My dad reveled in life’s simple pleasures: top among them, in no particular order, cars, sports, a passion for his favorite foods, and women.

He was fun to have for a father. Time spent with him usually meant some kind of adventure in search of one of these passions (well, not the women). I have so many memories that begin with “taking a ride”, if I was lucky, alone with him in his beloved Corvette, top down, but the ones in the family station wagon were memorable too. We might go out to Baskin & Robbins for ice cream or to a bakery to pick up a special loaf of rye bread or a box of white cream-filled donuts. On a Sunday morning, a particular treat would be to ride to the BagelMaster. This was the one and only time we were allowed to eat in the car, as long as we ate a bagel that was hot.

Even though my dad and I hadn’t lived in the same city for decades, we remained close, talking each week. When he needed help this summer, we spent some quality time together, more time than we had spent together in a long time, both in person and on the phone.

Dad was a wonderful brother. His relationship with our Aunt Alida served as a role model for my sisters and me. Just as with Richard and Alida, Jane, Jennifer and I are not just sisters, but friends who enjoy spending time together. What a gift to us.

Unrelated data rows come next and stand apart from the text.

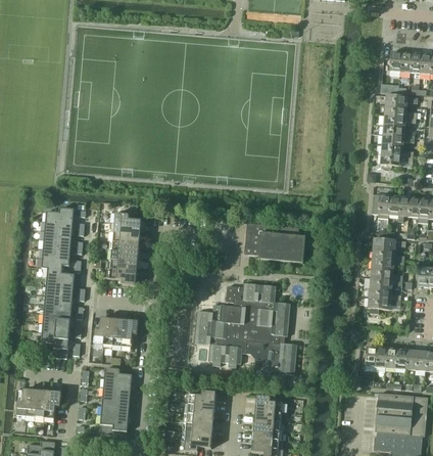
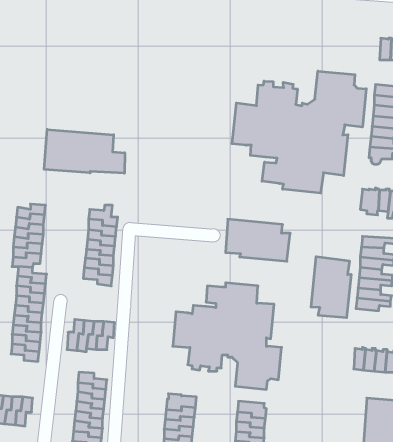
building: none -> [232,71,366,193]
building: none -> [44,129,125,173]
building: none -> [311,257,351,318]

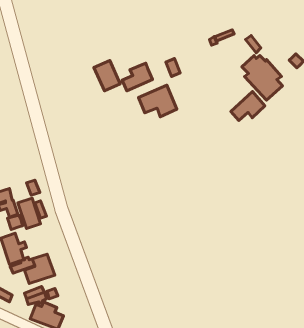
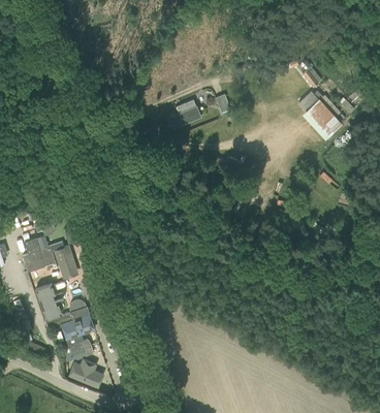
building: [94,60,120,91] -> none
building: [138,85,177,117] -> none
building: [231,92,265,121] -> none

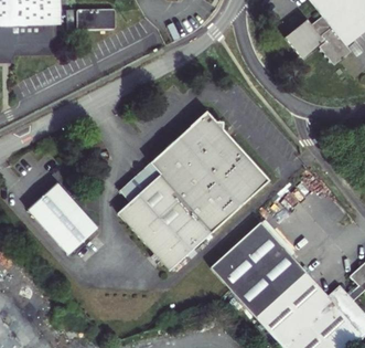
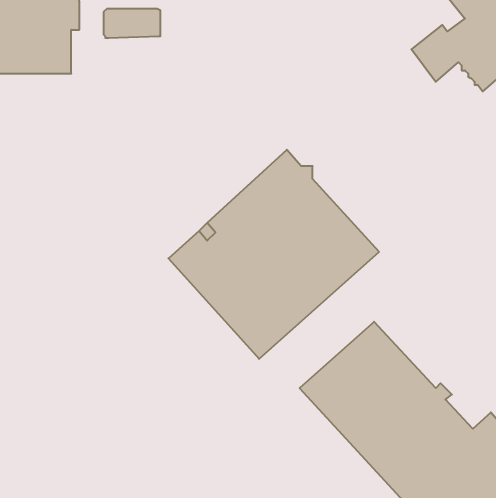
building: [112,180,182,264] -> none
building: [28,183,98,256] -> none

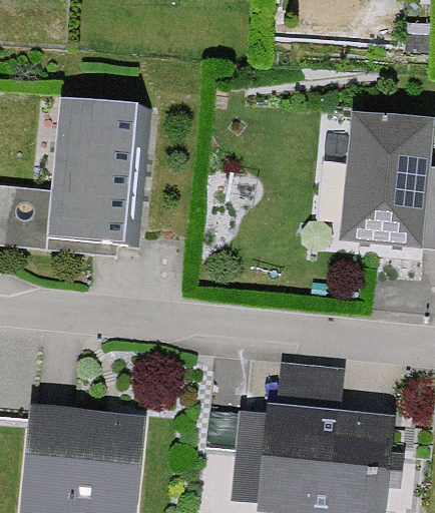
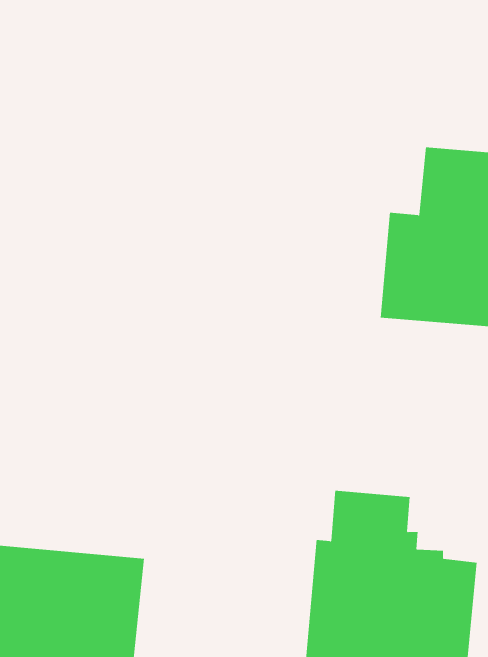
building: [44,97,159,243] -> none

My dad was a loyal friend. Look around at how many of his friends are here today. He kept up with friends from throughout his life: grammar school, summer camp, different jobs, different marriages. Once you were his friend, it was forever. He truly loved helping his friends, though he wasn’t as good at being helped. Even so, Dad’s friends went above and beyond in lending him love and support over the past couple months when he needed it most.

And he was good at falling in love. It took a long time, and multiple tries, but finally, he met the love of his life, Susan, on a tennis court in Florida. His devotion and tenderness towards her was heartwarming, and we feel lucky to have Susan as part of our family.

It’s hard to come up with the words for how much I will miss Dad now that he’s gone. A hole was ripped in the fabric of our lives. Over time, I hope to be able to mend that hole by weaving in stories about him, memories of a life well-lived and well-loved.

I love you, Dad, and I’ll miss you every day.

Dad and Daughters

Dad and Daughters (2009)

Thanks to everyone who has reached out with comforting words of sympathy.  Your support gives me strength to move through the days ahead.